Tornando allo specifico della nostra attività di medici competenti, la tutela della salute generale, l'intreccio con i temi ambientali e la promozione della salute, sono ambiti che potenzialmente nel prossimo futuro dovrebbero vederci fortemente coinvolti.
Sul primo tema ci limitiamo a ribadire la nostra richiesta di predisposizione all'interno del futuro fascicolo sanitario elettronico di una sezione utilizzabile quale cartella sanitaria e di rischio. Ciò permetterebbe di realizzare la presa in carico costante del cittadino-lavoratore, di evitare duplicazioni diagnostiche e connessi inutili costi e di superare l'attuale incomprensibile disposizione che prevede la conservazione di un documento sanitario personale del lavoratore presso ciascuna azienda ove lo stesso ha prestato la sua attività lavorativa.
Riguardo ai temi ambientali, va rammentato che alla notevole riduzione dell'intensità dei rischi specificamente lavorativi si è accompagnato l'aumento della percezione collettiva della potenzialità delle aziende di incidere negativamente sul territorio ove sono insediate.

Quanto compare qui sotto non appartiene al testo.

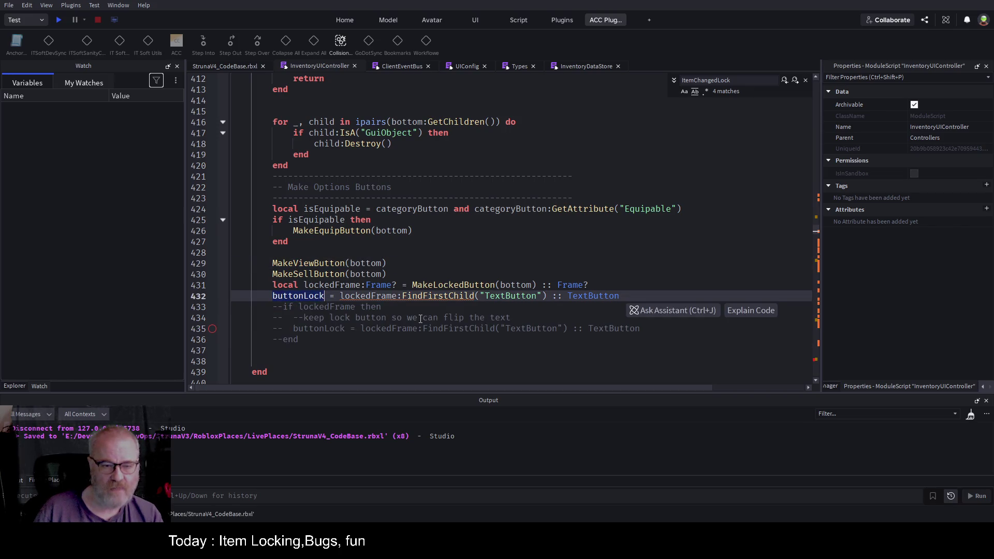
click(444, 329)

A questo proposito è prevedibile un avvicinamento, se non una precisa sovrapposizione, delle matrici ambientale, sociale e lavorativa quali fonti di rischio ed è già stato autorevolmente affermato che «su questi temi la Medicina del Lavoro può fornire conoscenze e competenze di assoluto rilievo, oltre a metodi di indagine consolidati in decenni di esperienza in clinica e nei luoghi di lavoro" (prof. Apostoli, programma di mandato SIMLII, 2010).
Riguardo, infine, le iniziative di promozione della salute, i dati disponibili indicano che si tratta di un investimento per i datori di lavoro con ritorni positivi in termini di miglioramento non solo della salute dei dipendenti ma dello stesso clima aziendale (argomento centrale, visto che in assenza di una forte motivazione del management tali programmi non riescono a essere implementati). Nel nostro Paese già molte iniziative, promosse da medici competenti e realizzate da Aziende Sanitarie Locali, Aziende ospedaliere o Istituti universitari (alcune svolte in collaborazione anche con le parti sociali), hanno evidenziato che programmi adeguati possono raggiungere buoni risultati in termini sia finanziari che di salute, limitando la diffusione di fattori di rischio per malattie cronico-degenerative legate al fumo di tabacco, all'alimentazione scorretta, a una scarsa attività fisica etc. Queste esperienze, inoltre, dimostrano ancora una volta che la valorizzazione dell'attività dei medici competenti può avvenire solo in un contesto strutturato di indirizzo e coordinamento generale.
L'impianto normativo di settore spesso mortifica la professionalità di chi cerca di svolgere il proprio ruolo con dedizione e nel nostro sistema prevalgono la frammentazione professionale e l'isolamento individuale, mentre gli altri modelli europei sono orientati all'integrazione multidisciplinare e al lavoro in équipe. E' da qui che dovrebbe ripartire il nostro comune impegno. Come l'anno scorso, l'impostazione della Convention 2015 vorrebbe rendere tutti i partecipanti i veri protagonisti dell'evento. La manifestazione, anche quest'anno con il patrocinio della FNOMCeO, sarà la prima organizzata da AProMel, la nuova sezione tematica della SIMLII dedicata all'attività professionale dei medici del lavoro/medici competenti.
Per quanto riguarda i lavori, la prima giornata prevede tre relazioni di inquadramento su temi specifici, che verranno poi ampiamente discussi all'interno di altrettanti gruppi di lavoro, mentre durante la seconda si terrà una tavola rotonda con numerosi ospiti istituzionali, preceduta dalla sintesi del lavoro dei gruppi.
Per chi ha idee, proposte e voglia di confrontarsi è certamente l'occasione ideale per intervenire, discutere, fare conoscere e presentare le proprie opinioni.